-- Data records follows --

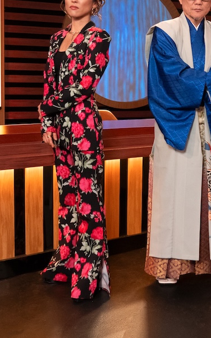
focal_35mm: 61
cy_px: 134
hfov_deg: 20.4
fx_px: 561
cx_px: 224
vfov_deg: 33.4
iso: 8000
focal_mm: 30
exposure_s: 1/250
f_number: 6.3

-- Data records concluded --

▸ Task objective
Write out the line containing "hfov_deg: 20.4" and every line after it through the end of the entries. Keep each one exactly as it is, and add nothing.

▸ Expected answer
hfov_deg: 20.4
fx_px: 561
cx_px: 224
vfov_deg: 33.4
iso: 8000
focal_mm: 30
exposure_s: 1/250
f_number: 6.3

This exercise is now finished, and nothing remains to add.